It was a familiar and, frankly, worrying snapshot.
Television images during a practice round on Tuesday at the Olympic Club in San Francisco showed Tiger Woods flinch as he stopped on his downswing when a camera clicked away before he had struck his ball.
It certainly wasn't a pretty picture: Woods battling physical issues and reacting to a relatively minor transgression by a member of the media throng. Imagine that?
It all comes as the U.S. Open is about to tee off, the season's second major and one where Woods enters as the favourite but not an overwhelming one. Currently ranked fourth in the world, Woods is front-and-centre in the conversation, but he's certainly not the only talking point. That's the reality that is unlikely to change.
Woods seemed relaxed during his Tuesday media availability but also showed traces of the passive-aggressive side he often uses to keep pesky inquisitors on their back foot.
"It's always something with you guys," he said, in reaction to a follow-up question that asked whether he felt he had to win a major to validate his most recent comeback.
"I've dealt with [questions] my entire career, ever since I was an amateur and playing all the way through and to professional golf, it hasn't changed."
Well, maybe there is another "something". Even right now, during a season where he has played quite well in winning twice and almost reeling in Rory McIlroy in another, Woods shows signs of a golfer who is battling physical issues just as much as mental or competitive obstacles.
Multiple knee surgeries, a back - he was seen stretching it out for a few minutes after Tuesday's incident - that requires him to wear soft-heeled shoes and general wear and tear on his body over two decades could all be taking a toll.
It all adds up, not as much as his 73 PGA Tour titles, 14 of which are majors, but you get the point.
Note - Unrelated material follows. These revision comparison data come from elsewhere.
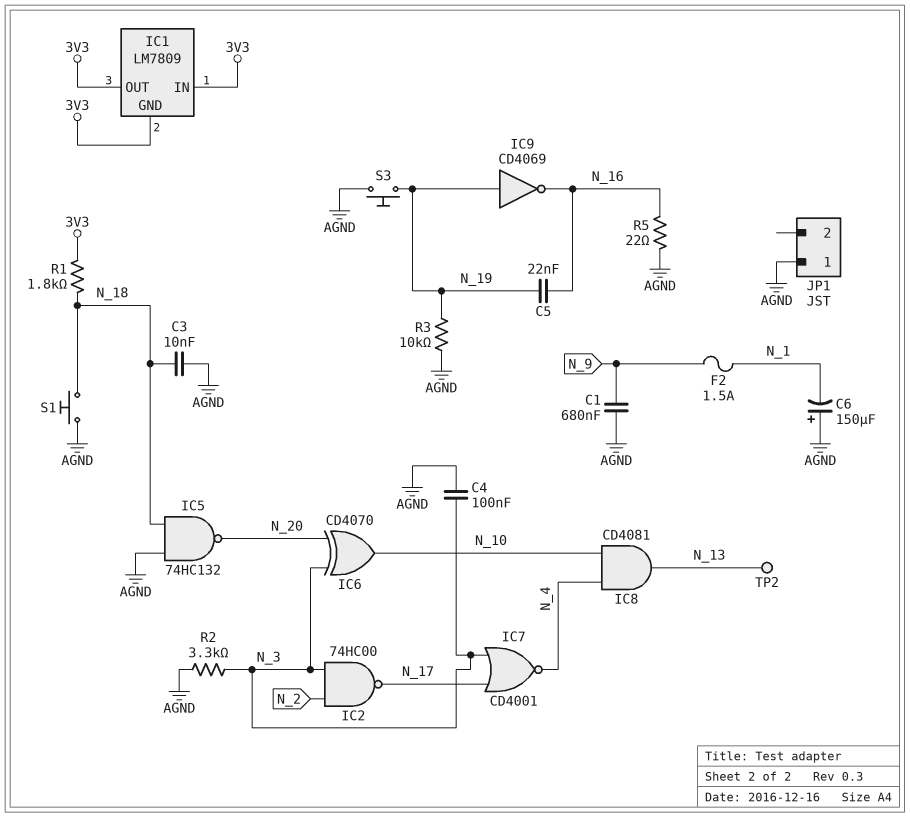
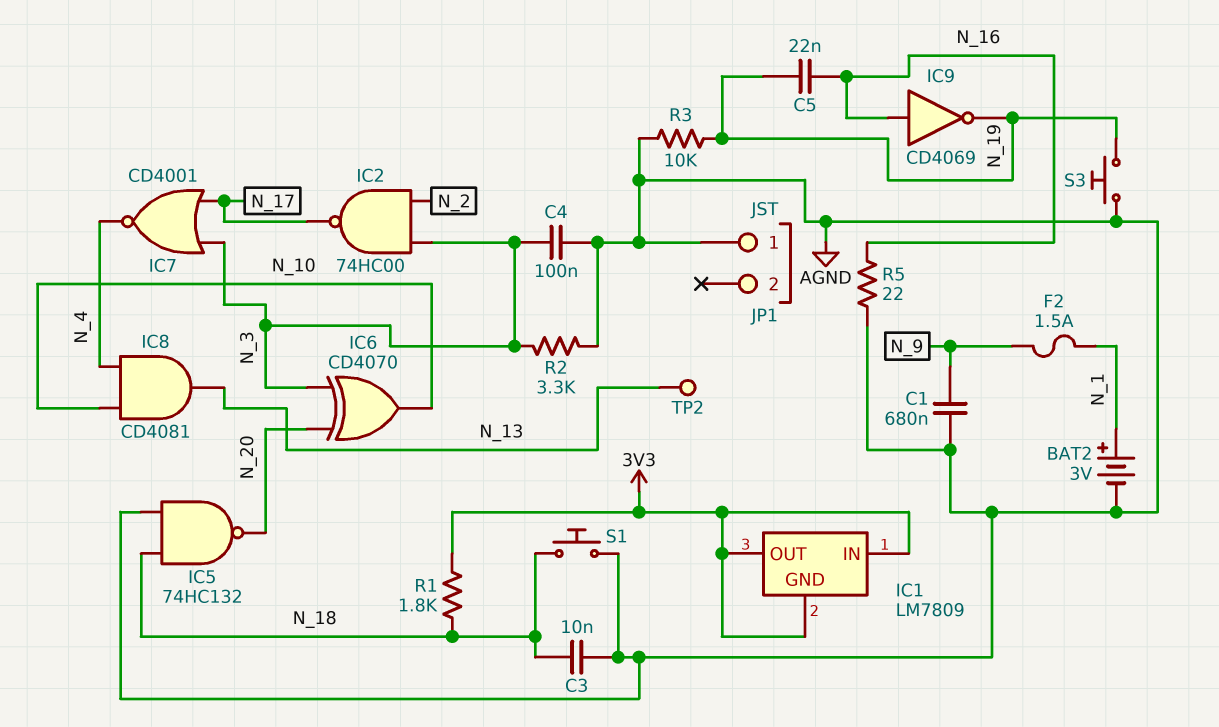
BAT2: none -> 3V (plus N_1, minus AGND)
C6: 150uF (plus AGND, minus N_1) -> none
IC9: NOT CD4069 (in N_19, out N_16) -> NOT CD4069 (in N_16, out N_19)

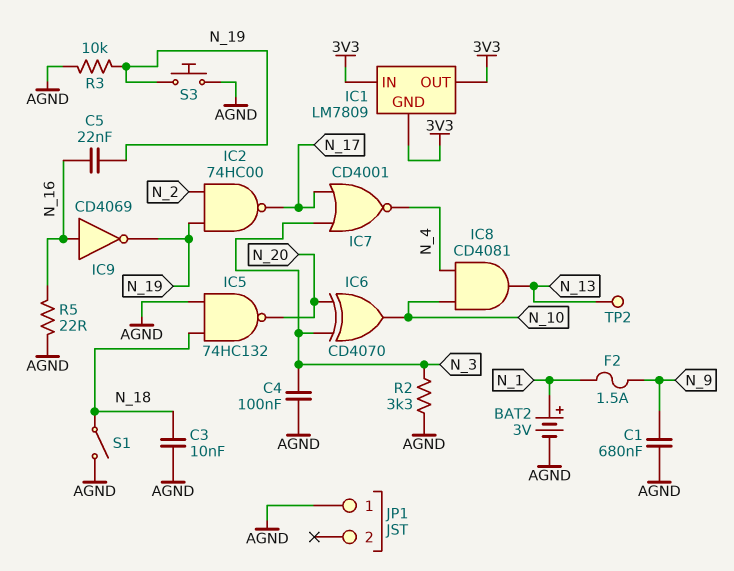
IC2: NAND 74HC00 (in N_2, in N_3, out N_17) -> NAND 74HC00 (in N_2, in N_19, out N_17)
R1: 1.8k (3V3, N_18) -> none
S1: button (AGND, N_18) -> switch (AGND, N_18)

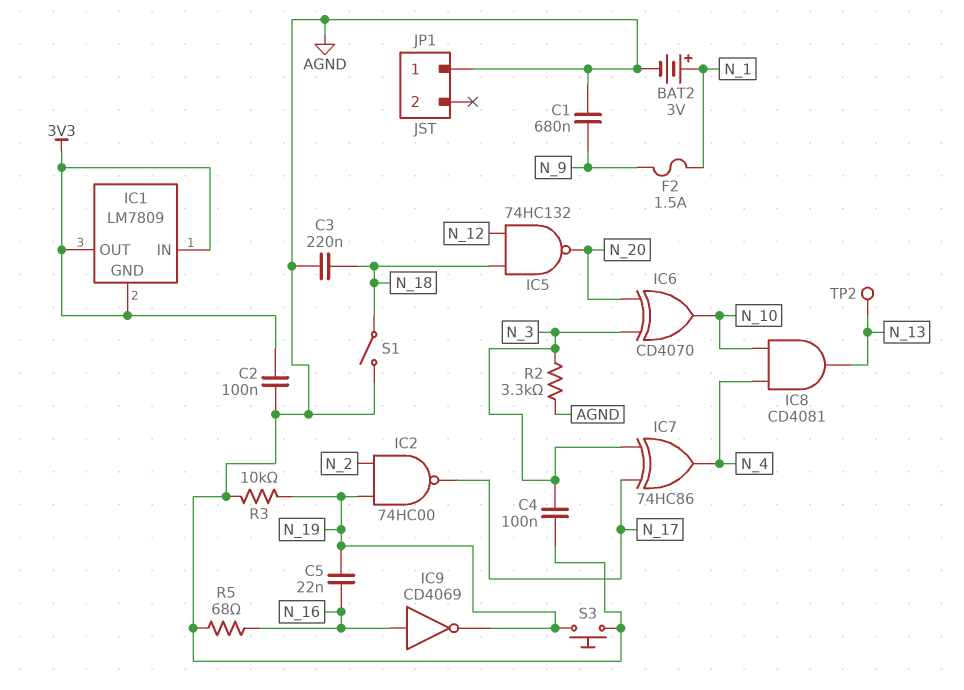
C2: none -> 100nF (3V3, AGND)
C3: 10nF (AGND, N_18) -> 220nF (AGND, N_18)
IC5: NAND 74HC132 (in AGND, in N_18, out N_20) -> NAND 74HC132 (in N_12, in N_18, out N_20)
IC7: NOR CD4001 (in N_3, in N_17, out N_4) -> XOR 74HC86 (in N_3, in N_17, out N_4)
R5: 22 (AGND, N_16) -> 68 (AGND, N_16)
It's interesting that Woods, not one to divulge any unnecessary information to the nosey media, has, at least for him, talked openly about the need to make swing changes to "take pressure" of his left knee.
Those changes, overseen by his Canadian coach Sean Foley, have taken time, but in winning at Bay Hill and Muirfield Village over the past few months, the tweaks seem to be well on their way to being completed.
All of this may be signs of an inevitable process: his 36 year old body may be limiting him. He'll soon be 37 and in sports years, it's a very old 37.
The most vivid image of his physical struggles came four years ago when the U.S. Open was played at the other end of the state, at Torrey Pines in San Diego.
Hobbling around on one leg, Woods won the 2008 U.S. Open in an exhausting Monday playoff and soon after pulled the plug on the rest of that season. He came back in 2009 and though he wasn't quite as dominant as usual, he was voted PGA Tour player of the year.
Then the dry patch followed, until another era in his career seemingly started with his dominating win at Arnold Palmer's tournament in March.
"We can play for a very long time...playing careers have extended," said Woods, in reference to advancements in weight training and numerous technical improvements that he has always cited as reasons why he wasn't too worried about his health.
The former World No. 1 - using the word "former" still seems a bit odd in describing Woods - knows of what he speaks. Woods revolutionized attitudes toward physical conditioning in golf. Wouldn't it be ironic if it's physical issues that hold him back from breaking the all-time records he so covets?